Kemudian ia menceritakan peristiwa dan penderitaannya, hingga bertemu seseorang tak dikenal yang menasehatinya untuk meminta maaf kepadanya. Sang polisi menunjukkan keadaan tangannya yang buntung hingga bahunya. Nelayan itu menangis melihat penderitaan orang yang pernah mendzaliminya itu, dan berkata,
“Sungguh aku tidak menyangka akan seperti ini keadaannya, aku halalkan dan aku maaafkan semua kesalahanmu kepadaku!!”

Polisi itu memeluk sang nelayan sambil menangis bercampur gembira. Setelah suasana emosional itu mereda, sang polisi berkata, “Apakah engkau berdoa kepada Allah setelah aku merampas ikanmu itu?”
Sang nelayan berkata,
“Benar, aku berdoa: Ya Allah, orang itu telah menganiaya (mendzalimi) aku dengan kekuatannya atas kelemahanku. Karena itu balaslah dia, perlihatkanlah kepadaku Kekuasaan/Qudrah-Mu kepada orang itu!!”

Polisi itu mengangkat sisa lengannya yang buntung dan berkata,
“Inilah dia, Allah telah memperlihatkan kepadamu Qudrah-Nya atas diriku. Dan kini aku bertaubat kepada Allah dari semua yang telah aku lakukan dahulu!!”

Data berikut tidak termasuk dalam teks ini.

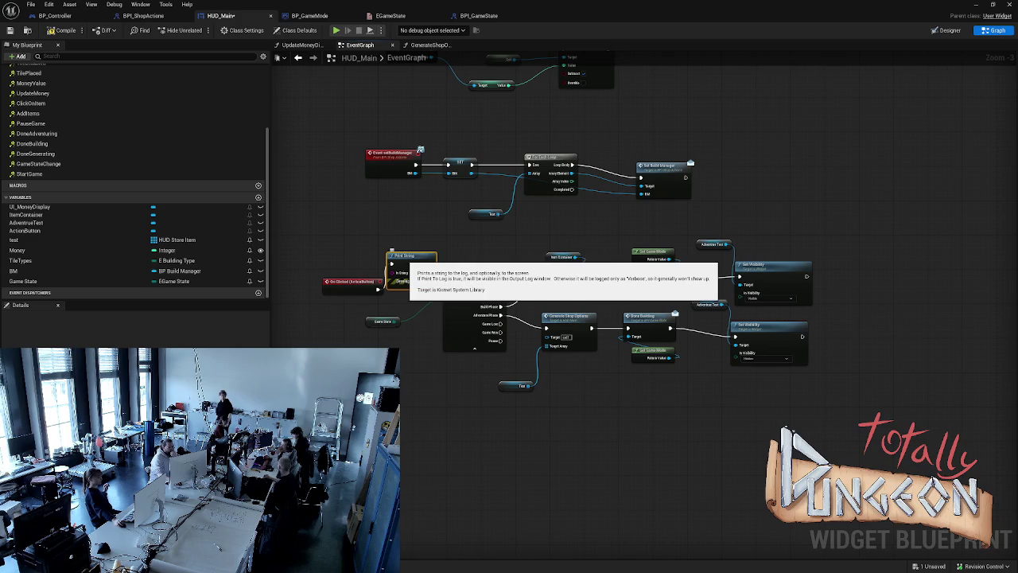
left_click_drag(439, 228, 320, 296)
left_click(320, 295)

Setelah menceritakan semuanya itu, sang mantan polisi itu berkata kepada orang Bani Israil yang menghampirinya,
“Sesekali aku datang ke sini untuk mengenang peristiwa tersebut, sekaligus menasehati orang-orang agar tidak mengalami hal yang sama seperti aku. Tetapi sungguh aku bersyukur Allah memperingatkan aku di dunia, dan mengambil kaffarat dosa-dosaku dengan sebelah tanganku saat ini. Jika tidak, mungkin aku hanya akan menjadi bahan bakar api neraka di akhirat kelak!!”

Kesabaran Di Jalan Allah


Di masa nabi-nabi terdahulu, sebelum diutusnya Nabi Muhammad SAW, ada seorang rahib yang menghabiskan waktunya hanya untuk beribadah kepada Allah di biaranya. Begitu gencarnya beribadah sehingga ia mencapai derajad keimanan yang tinggi, beberapa malaikat diijinkan Allah untuk mengunjunginya pagi dan sore hari, untuk menanyakan keperluannya. Tetapi tidak ada yang dimintanya, kecuali sekedar makanan dan minuman untuk bisa membuatnya tetap kuat beribadah. Maka Allah menumbuhkan pohon anggur di biaranya, yang buahnya bisa dipetiknya setiap kali ia membutuhkan. Jika merasa haus, ia cukup menadahkan tangan ke udara, maka akan mengucur air dari udara untuk minumannya.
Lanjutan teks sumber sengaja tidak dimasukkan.